I don't have any idea what Rune Factory 4 is but I say go with something like
Miya (Mee YUH) It's an M name and you seem to be fond of those, and it also seems kinda unique.


----------



## Munna (Dec 11, 2015)

Jellonoes said:


> I don't have any idea what Rune Factory 4 is but I say go with something like
> Miya (Mee YUH) It's an M name and you seem to be fond of those, and it also seems kinda unique.



That's a great idea actually.  I put it down for a bit, but should start soon with something like that. Thanks for the help.


----------



## TheEchoTimes (Dec 14, 2015)

Hmm... Mitsuko, I guess. Also, once you start playing, YOU WILL GET SUCKED IN. I have 500 hours of play on RF4 and nearly 700 on ACNL. That should tell you something. (Then again, I've played over 10 files of RF4 of varying lengths...)


----------



## KarlaKGB (Dec 15, 2015)

manlet

cuz he looks like a girl

#triggered


----------



## Munna (Dec 15, 2015)

TheEchoTimes said:


> Hmm... Mitsuko, I guess.

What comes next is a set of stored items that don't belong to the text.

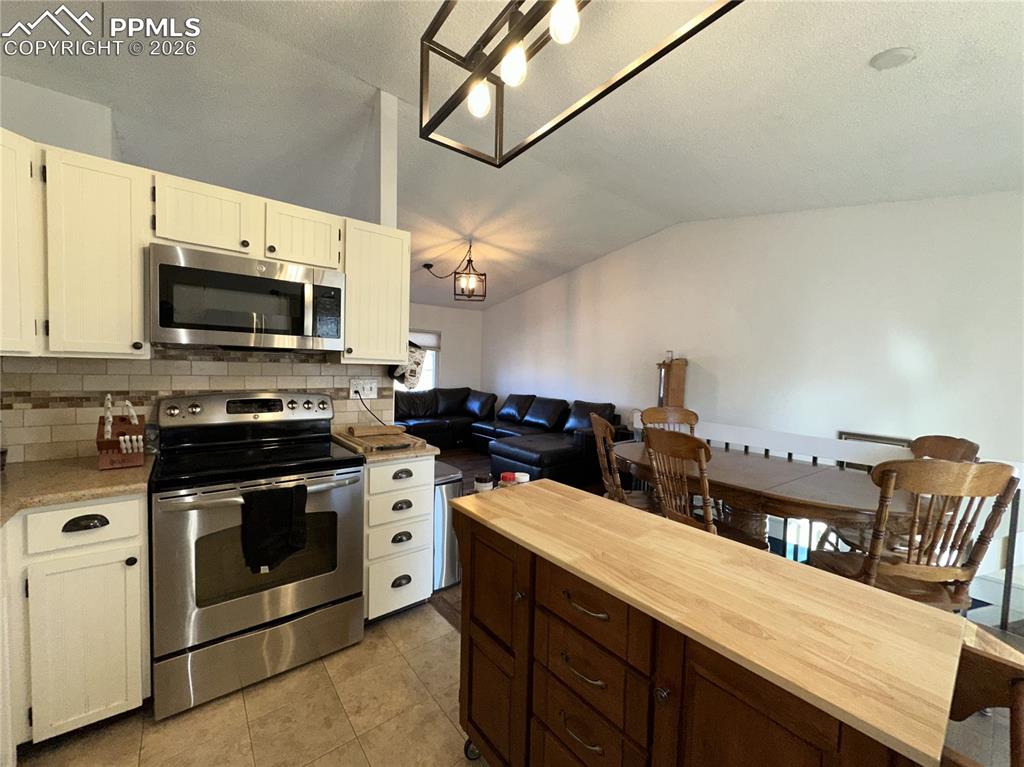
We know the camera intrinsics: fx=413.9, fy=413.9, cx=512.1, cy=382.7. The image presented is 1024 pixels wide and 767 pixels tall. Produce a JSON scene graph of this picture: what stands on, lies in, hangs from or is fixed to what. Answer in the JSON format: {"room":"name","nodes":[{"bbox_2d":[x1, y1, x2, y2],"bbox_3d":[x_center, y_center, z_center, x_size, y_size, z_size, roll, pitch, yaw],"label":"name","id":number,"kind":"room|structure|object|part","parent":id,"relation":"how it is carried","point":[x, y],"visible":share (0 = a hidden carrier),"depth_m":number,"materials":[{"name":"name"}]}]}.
{"room":"kitchen","nodes":[
{"label":"kitchen","id":0,"kind":"room"},
{"bbox_2d":[0,75,392,460],"bbox_3d":[-1.877,-0.156,1.855,2.449,2.774,0.245,-1,4,-39],"label":"kitchen wall","id":1,"kind":"structure","parent":0,"point":[87,151],"depth_m":1.97,"materials":[{"name":"white paint"}]},
{"bbox_2d":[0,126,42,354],"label":"upper cabinet","id":2,"kind":"object","parent":1,"relation":"attached to","point":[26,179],"visible":0.97,"depth_m":1.48,"materials":[{"name":"white paint"}]},
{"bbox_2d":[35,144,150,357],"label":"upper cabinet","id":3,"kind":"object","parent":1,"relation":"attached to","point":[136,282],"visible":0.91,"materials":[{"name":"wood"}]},
{"bbox_2d":[0,347,394,464],"bbox_3d":[-1.763,0.082,1.994,2.288,0.511,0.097,-1,4,-39],"label":"tile backsplash","id":4,"kind":"structure","parent":1,"relation":"attached to","point":[75,452],"depth_m":1.96,"materials":[{"name":"tile"}]},
{"bbox_2d":[348,377,377,398],"bbox_3d":[-0.921,0.030,2.565,0.172,0.119,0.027,-1,4,-39],"label":"wall outlet","id":5,"kind":"object","parent":4,"relation":"attached to","point":[367,392],"visible":0.94,"depth_m":2.56,"materials":[{"name":"white plastic"}]},
{"bbox_2d":[352,388,391,426],"bbox_3d":[-0.870,0.178,2.592,0.220,0.285,0.059,1,3,-17],"label":"power cord","id":6,"kind":"object","parent":5,"relation":"attached to","point":[357,392],"visible":0.91,"depth_m":2.58,"materials":[{"name":"black plastic"}]},
{"bbox_2d":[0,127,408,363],"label":"upper cabinets","id":7,"kind":"object","parent":1,"relation":"attached to","point":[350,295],"visible":0.81,"depth_m":1.63,"materials":[{"name":"wood"}]},
{"bbox_2d":[146,242,345,351],"bbox_3d":[-1.262,-0.370,2.022,0.766,0.413,0.453,-1,4,-39],"label":"microwave","id":8,"kind":"object","parent":7,"relation":"attached to","point":[289,284],"visible":0.99,"depth_m":1.84,"materials":[{"name":"silver metal"}]},
{"bbox_2d":[339,220,409,365],"bbox_3d":[-0.833,-0.501,2.417,0.359,0.763,0.357,-1,4,-39],"label":"upper cabinet","id":9,"kind":"object","parent":1,"relation":"attached to","point":[397,338],"visible":0.78,"depth_m":2.29,"materials":[{"name":"wood"}]},
{"bbox_2d":[390,341,426,388],"bbox_3d":[-0.653,-0.124,2.567,0.207,0.281,0.182,-1,4,-39],"label":"oven mitt","id":10,"kind":"object","parent":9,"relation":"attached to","point":[418,364],"visible":0.69,"depth_m":2.52,"materials":[{"name":"white fabric"}]},
{"bbox_2d":[376,89,398,228],"bbox_3d":[-0.797,-1.264,2.591,0.114,1.046,0.124,-1,4,-39],"label":"post","id":11,"kind":"object","parent":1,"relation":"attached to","point":[384,213],"visible":0.71,"depth_m":2.55,"materials":[{"name":"white paint"}]},
{"bbox_2d":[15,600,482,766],"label":"tile floor","id":12,"kind":"structure","parent":0,"point":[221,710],"depth_m":1.59,"materials":[{"name":"beige tile"}]},
{"bbox_2d":[1,491,151,752],"bbox_3d":[-1.948,0.830,1.395,1.084,0.873,0.615,-1,4,-39],"label":"base cabinet","id":13,"kind":"object","parent":12,"relation":"on","point":[124,561],"visible":0.78,"depth_m":1.42,"materials":[{"name":"white paint"}]},
{"bbox_2d":[0,454,153,526],"bbox_3d":[-1.843,0.384,1.334,0.901,0.037,0.993,-1,4,-39],"label":"countertop","id":14,"kind":"structure","parent":13,"relation":"on","point":[56,462],"depth_m":1.50,"materials":[{"name":"beige stone"}]},
{"bbox_2d":[96,395,147,469],"bbox_3d":[-1.636,0.196,1.736,0.137,0.303,0.261,-1,4,-39],"label":"knife block","id":15,"kind":"object","parent":14,"relation":"on","point":[109,443],"visible":0.99,"depth_m":1.71,"materials":[{"name":"brown wood"}]},
{"bbox_3d":[-1.484,0.493,1.434,0.285,0.133,0.057,-1,4,-39],"label":"drawer","id":16,"kind":"part","parent":13,"relation":"part of","materials":[{"name":"white paint"}]},
{"bbox_3d":[-1.473,0.486,1.432,0.109,0.037,0.042,-1,4,-39],"label":"drawer pull","id":17,"kind":"part","parent":13,"relation":"part of","materials":[{"name":"black metal"}]},
{"bbox_2d":[150,391,368,718],"bbox_3d":[-1.175,0.663,1.963,0.777,1.196,0.719,-1,4,-39],"label":"stove","id":18,"kind":"object","parent":12,"relation":"on","point":[357,611],"visible":0.98,"depth_m":1.75,"materials":[{"name":"silver metal"}]},
{"bbox_2d":[240,482,308,570],"bbox_3d":[-0.971,0.580,1.691,0.263,0.326,0.066,-1,4,-39],"label":"dish towel","id":19,"kind":"object","parent":18,"relation":"hanging from","point":[291,516],"visible":0.99,"depth_m":1.67,"materials":[{"name":"black fabric"}]},
{"bbox_2d":[363,457,434,621],"bbox_3d":[-0.757,0.810,2.380,0.385,0.872,0.649,-1,4,-39],"label":"drawer cabinet","id":20,"kind":"object","parent":12,"relation":"on","point":[412,589],"visible":0.56,"depth_m":2.14,"materials":[{"name":"white paint"}]},
{"bbox_2d":[331,429,439,464],"bbox_3d":[-0.757,0.352,2.417,0.489,0.039,0.631,-1,4,-39],"label":"countertop","id":21,"kind":"structure","parent":20,"relation":"on","point":[403,454],"depth_m":2.17,"materials":[{"name":"beige stone"}]},
{"bbox_2d":[334,424,426,453],"bbox_3d":[-0.750,0.300,2.323,0.357,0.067,0.520,-1,4,-39],"label":"cutting board","id":22,"kind":"object","parent":21,"relation":"on","point":[367,443],"visible":0.99,"depth_m":2.24,"materials":[{"name":"brown wood"}]},
{"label":"drawer","id":23,"kind":"part","parent":20,"relation":"part of","materials":[{"name":"white paint"}]},
{"bbox_2d":[450,478,974,766],"bbox_3d":[0.335,0.884,1.182,0.551,0.870,1.249,-1,4,-39],"label":"kitchen island","id":24,"kind":"object","parent":12,"relation":"on","point":[533,600],"visible":1,"depth_m":0.90,"materials":[{"name":"brown wood"}]},
{"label":"caster wheel","id":25,"kind":"part","parent":24,"relation":"part of","materials":[{"name":"metal"}]},
{"bbox_2d":[474,473,494,493],"bbox_3d":[-0.109,0.398,1.581,0.072,0.091,0.072,-1,4,-39],"label":"jar","id":26,"kind":"object","parent":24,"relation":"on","point":[482,486],"visible":0.69,"depth_m":1.55,"materials":[{"name":"glass"}]},
{"bbox_2d":[498,471,517,487],"bbox_3d":[-0.016,0.387,1.583,0.066,0.091,0.066,-1,4,-39],"label":"spice jar","id":27,"kind":"object","parent":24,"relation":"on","point":[503,478],"visible":0.58,"depth_m":1.56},
{"bbox_2d":[513,472,529,484],"bbox_3d":[0.031,0.384,1.596,0.062,0.076,0.062,-1,4,-39],"label":"jar","id":28,"kind":"object","parent":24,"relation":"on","point":[522,480],"visible":0.39,"depth_m":1.57,"materials":[{"name":"white plastic"}]},
{"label":"drawer pull","id":29,"kind":"part","parent":24,"relation":"part of","materials":[{"name":"metal"}]},
{"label":"drawer pull","id":30,"kind":"part","parent":24,"relation":"part of","materials":[{"name":"metal"}]},
{"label":"drawer pull","id":31,"kind":"part","parent":24,"relation":"part of","materials":[{"name":"metal"}]},
{"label":"drawer","id":32,"kind":"part","parent":24,"relation":"part of","materials":[{"name":"brown wood"}]},
{"bbox_2d":[942,637,1023,766],"bbox_3d":[0.890,0.949,0.601,0.566,0.871,0.524,-1,4,-39],"label":"wooden chair","id":33,"kind":"object","parent":12,"relation":"on","point":[1020,679],"visible":0.59,"depth_m":0.78,"materials":[{"name":"brown wood"}]},
{"bbox_2d":[406,302,484,391],"bbox_3d":[-2.431,-0.260,6.805,4.552,2.482,0.146,-1,4,-39],"label":"far wall","id":34,"kind":"structure","parent":0,"point":[435,323],"depth_m":7.70,"materials":[{"name":"white paint"}]},
{"bbox_2d":[395,330,439,391],"bbox_3d":[-1.873,-0.362,7.113,1.340,1.229,0.123,-1,4,-39],"label":"window","id":35,"kind":"structure","parent":34,"relation":"in","point":[429,364],"depth_m":7.38,"materials":[{"name":"white"}]},
{"bbox_2d":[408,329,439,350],"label":"window blind","id":36,"kind":"object","parent":35,"relation":"attached to","point":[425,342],"visible":0.42,"depth_m":7.14,"materials":[{"name":"white fabric"}]},
{"bbox_2d":[0,0,1023,310],"bbox_3d":[-0.350,-1.670,3.094,6.596,0.191,8.344,-1,4,-39],"label":"ceiling","id":37,"kind":"structure","parent":0,"point":[861,84],"depth_m":2.40,"materials":[{"name":"white paint"}]},
{"bbox_2d":[422,241,486,301],"bbox_3d":[-0.669,-1.338,4.975,0.796,0.667,0.561,2,3,12],"label":"pendant light","id":38,"kind":"object","parent":37,"relation":"hanging from","point":[469,261],"visible":1,"depth_m":4.95,"materials":[{"name":"black metal"}]},
{"bbox_2d":[418,0,741,168],"bbox_3d":[0.117,-1.147,1.006,0.340,0.746,1.018,-1,4,-39],"label":"pendant light","id":39,"kind":"object","parent":37,"relation":"hanging from","point":[647,63],"visible":1,"depth_m":1.16,"materials":[{"name":"black metal"}]},
{"bbox_3d":[-0.102,-0.878,1.277,0.063,0.096,0.061,-1,4,-39],"label":"bulb","id":40,"kind":"part","parent":39,"relation":"part of","materials":[{"name":"white"}]},
{"bbox_3d":[0.004,-0.892,1.162,0.064,0.097,0.062,-1,4,-39],"label":"bulb","id":41,"kind":"part","parent":39,"relation":"part of","materials":[{"name":"white"}]},
{"bbox_3d":[0.129,-0.913,1.039,0.063,0.098,0.061,-1,4,-39],"label":"bulb","id":42,"kind":"part","parent":39,"relation":"part of","materials":[{"name":"white glass"}]},
{"bbox_2d":[870,47,915,69],"bbox_3d":[1.685,-1.430,1.824,0.155,0.039,0.155,-1,4,-39],"label":"smoke detector","id":43,"kind":"object","parent":37,"relation":"attached to","point":[891,61],"visible":0.99,"depth_m":1.81,"materials":[{"name":"white"}]},
{"bbox_2d":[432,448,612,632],"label":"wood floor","id":44,"kind":"structure","parent":0,"point":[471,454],"depth_m":5.08,"materials":[{"name":"brown wood"}]},
{"bbox_2d":[433,462,463,589],"bbox_3d":[-0.494,0.894,2.666,0.290,0.689,0.377,-1,4,-39],"label":"trash can","id":45,"kind":"object","parent":44,"relation":"on","point":[456,484],"visible":0.37,"depth_m":2.53,"materials":[{"name":"silver metal"}]},
{"bbox_2d":[394,388,623,485],"bbox_3d":[-0.468,0.628,5.677,2.657,0.912,3.224,-1,4,-39],"label":"sectional sofa","id":46,"kind":"object","parent":44,"relation":"on","point":[560,409],"visible":0.66,"depth_m":5.68,"materials":[{"name":"black leather"}]},
{"bbox_2d":[589,413,656,510],"bbox_3d":[0.837,0.741,2.900,0.545,1.039,0.503,1,3,-4],"label":"dining chair","id":47,"kind":"object","parent":44,"relation":"on","point":[601,428],"visible":0.41,"depth_m":2.81,"materials":[{"name":"brown wood"}]},
{"bbox_2d":[639,406,697,434],"bbox_3d":[1.342,0.736,3.323,0.518,1.033,0.571,1,3,-12],"label":"dining chair","id":48,"kind":"object","parent":44,"relation":"on","point":[664,417],"visible":0.25,"depth_m":3.52,"materials":[{"name":"brown wood"}]},
{"bbox_2d":[642,428,761,546],"bbox_3d":[1.102,0.774,2.376,0.558,1.039,0.497,0,3,-28],"label":"dining chair","id":49,"kind":"object","parent":44,"relation":"on","point":[709,523],"visible":0.57,"depth_m":2.25,"materials":[{"name":"brown wood"}]},
{"bbox_2d":[611,440,914,553],"bbox_3d":[1.479,0.907,2.711,1.083,0.752,1.854,-1,4,-39],"label":"dining table","id":50,"kind":"object","parent":44,"relation":"on","point":[757,465],"visible":0.65,"depth_m":2.33,"materials":[{"name":"brown wood"}]},
{"bbox_2d":[628,414,1022,629],"bbox_3d":[2.166,0.845,2.999,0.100,0.937,3.148,-1,4,-39],"label":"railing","id":51,"kind":"object","parent":44,"relation":"on","point":[774,439],"visible":0.27,"depth_m":2.88,"materials":[{"name":"white"}]},
{"bbox_2d":[807,457,1023,612],"bbox_3d":[1.725,0.812,1.884,0.486,1.025,0.568,2,3,2],"label":"dining chair","id":52,"kind":"object","parent":44,"relation":"on","point":[908,570],"visible":0.75,"depth_m":1.71,"materials":[{"name":"brown wood"}]},
{"bbox_2d":[909,434,980,463],"bbox_3d":[2.252,0.819,2.402,0.557,1.030,0.497,1,3,-5],"label":"dining chair","id":53,"kind":"object","parent":44,"relation":"on","point":[957,443],"visible":0.16,"depth_m":2.37,"materials":[{"name":"brown wood"}]},
{"bbox_2d":[480,191,1023,472],"bbox_3d":[1.914,-0.109,4.951,0.145,3.545,7.726,-1,4,-39],"label":"right wall","id":54,"kind":"structure","parent":0,"point":[726,381],"depth_m":3.81,"materials":[{"name":"white paint"}]},
{"bbox_2d":[655,355,687,408],"bbox_3d":[1.791,0.406,4.764,0.285,1.403,0.301,-1,4,-39],"label":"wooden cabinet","id":55,"kind":"object","parent":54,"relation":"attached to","point":[679,385],"visible":0.58,"depth_m":4.64,"materials":[{"name":"brown wood"}]},
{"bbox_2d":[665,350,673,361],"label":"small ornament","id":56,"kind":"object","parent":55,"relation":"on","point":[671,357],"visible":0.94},
{"bbox_2d":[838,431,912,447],"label":"picture frame","id":57,"kind":"object","parent":54,"relation":"attached to","point":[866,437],"visible":0.18,"depth_m":3.47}
]}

Also, once you start playing, YOU WILL GET SUCKED IN. I have 500 hours of play on RF4 and nearly 700 on ACNL. That should tell you something. (Then again, I've played over 10 files of RF4 of varying lengths...)



That's good to know! 

I still haven't started because things came up (like crippling insomnia where I'm too tired to play...but still can't sleep.....)


----------



## TheEchoTimes (Dec 15, 2015)

Munna said:


> That's good to know!
> 
> I still haven't started because things came up (like crippling insomnia where I'm too tired to play...but still can't sleep.....)


I know a lot about the game- almost everything, except for the fact that I've never beat the 3rd arc in all my hours of play. If you wanna shoot me up with any questions, feel free! I can probably help you out.
Also, I've never suffered from insomnia, but I still wish you the best of luck in dealing with it...


----------



## Munna (Dec 16, 2015)

TheEchoTimes said:


> I know a lot about the game- almost everything, except for the fact that I've never beat the 3rd arc in all my hours of play. If you wanna shoot me up with any questions, feel free! I can probably help you out.
> Also, I've never suffered from insomnia, but I still wish you the best of luck in dealing with it...

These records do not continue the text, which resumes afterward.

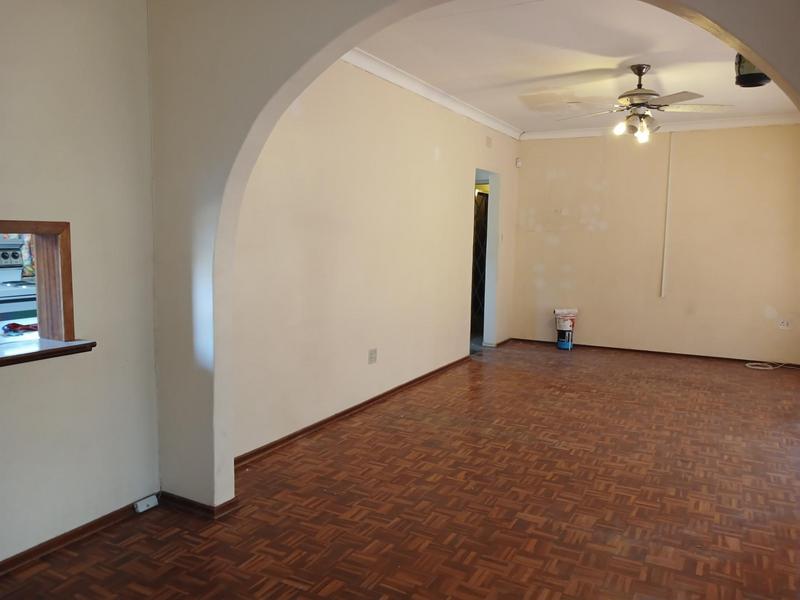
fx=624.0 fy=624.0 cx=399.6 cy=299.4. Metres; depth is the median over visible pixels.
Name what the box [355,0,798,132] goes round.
ceiling
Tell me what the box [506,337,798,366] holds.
baseboard
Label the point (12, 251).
stove
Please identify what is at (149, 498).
phone jack
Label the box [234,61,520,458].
left wall
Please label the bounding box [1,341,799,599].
parquet floor
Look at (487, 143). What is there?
wall vent
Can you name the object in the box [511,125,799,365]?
back wall
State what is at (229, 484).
arched wall
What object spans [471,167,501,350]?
doorway
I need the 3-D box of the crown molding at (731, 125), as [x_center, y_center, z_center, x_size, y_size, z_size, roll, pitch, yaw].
[3.035,-1.949,7.003,3.241,0.102,0.082,4,7,28]
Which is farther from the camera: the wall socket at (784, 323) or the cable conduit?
the cable conduit
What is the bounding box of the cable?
[745,360,798,370]
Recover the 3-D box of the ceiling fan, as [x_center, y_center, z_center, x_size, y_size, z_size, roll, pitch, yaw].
[1.813,-1.494,4.746,1.195,0.556,1.192,-1,6,-17]
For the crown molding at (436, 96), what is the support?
attached to the left wall at (429, 160)
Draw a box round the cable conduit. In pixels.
[661,131,674,297]
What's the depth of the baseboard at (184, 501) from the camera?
3.04 m
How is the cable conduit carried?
attached to the back wall at (554, 145)
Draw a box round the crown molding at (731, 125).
[521,112,799,139]
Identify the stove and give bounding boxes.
[0,237,37,325]
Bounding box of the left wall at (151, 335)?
[0,0,161,565]
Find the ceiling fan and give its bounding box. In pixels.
[557,63,731,143]
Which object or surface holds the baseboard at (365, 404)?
attached to the left wall at (429, 160)
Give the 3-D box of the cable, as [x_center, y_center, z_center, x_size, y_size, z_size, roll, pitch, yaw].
[4.046,0.705,6.722,0.522,0.049,0.333,4,7,28]
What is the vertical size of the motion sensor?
0.108 m
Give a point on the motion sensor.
(519, 163)
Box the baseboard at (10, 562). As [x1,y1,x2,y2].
[0,496,156,575]
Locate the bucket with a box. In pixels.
[553,308,577,349]
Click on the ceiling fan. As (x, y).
(640, 93)
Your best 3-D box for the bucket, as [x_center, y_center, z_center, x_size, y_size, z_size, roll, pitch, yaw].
[2.032,0.344,7.674,0.273,0.496,0.265,4,7,28]
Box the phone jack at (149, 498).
[133,495,158,512]
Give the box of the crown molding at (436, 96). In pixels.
[341,49,521,139]
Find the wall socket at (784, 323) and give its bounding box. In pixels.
[777,318,790,329]
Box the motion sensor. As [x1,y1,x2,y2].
[515,157,521,167]
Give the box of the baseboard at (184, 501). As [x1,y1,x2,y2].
[158,491,241,518]
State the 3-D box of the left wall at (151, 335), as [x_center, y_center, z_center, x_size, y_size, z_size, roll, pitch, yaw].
[-2.099,-0.144,1.499,0.171,2.676,3.704,4,7,28]
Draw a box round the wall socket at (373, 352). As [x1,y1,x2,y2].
[368,348,377,363]
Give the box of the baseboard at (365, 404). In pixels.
[234,354,469,466]
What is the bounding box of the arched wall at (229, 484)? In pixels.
[140,0,798,510]
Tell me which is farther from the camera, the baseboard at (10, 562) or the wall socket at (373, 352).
the wall socket at (373, 352)
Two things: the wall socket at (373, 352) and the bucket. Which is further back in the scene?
the bucket
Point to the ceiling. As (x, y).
(597, 66)
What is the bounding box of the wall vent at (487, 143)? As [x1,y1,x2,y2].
[485,136,492,147]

That is so sweet, I look forward to sharing the enjoyment of Rune Factory with another fan!  Thanks


----------



## TheEchoTimes (Dec 16, 2015)

Munna said:


> That is so sweet, I look forward to sharing the enjoyment of Rune Factory with another fan!  Thanks


But of course! It's the least I can do. RF4 is the best game I've ever played except for maybe Red Rescue Team... Then again, I've played RF4 a LOT more than RRT.


----------



## BlueOceana (Feb 3, 2017)

I really like Fae, I'm also a big fan of Rune Factory also. I have also beat the third arc and the Sharance Maze. What you want to do to beat the third arc is to go in the Sharance maze and collect the armor and weapon recipes. Also when you beat the boss at the end of each level you get a weapon, accessory, farming. and cooking bread +. Those will teach you the recipes you can only get in the maze. But be sure your skill is high or it will just teach you a regular recipe. My weapon of choice is the fists Finner.


----------



## AWESOMEGAMER (Dec 5, 2017)

Soooo u got RF4 too


----------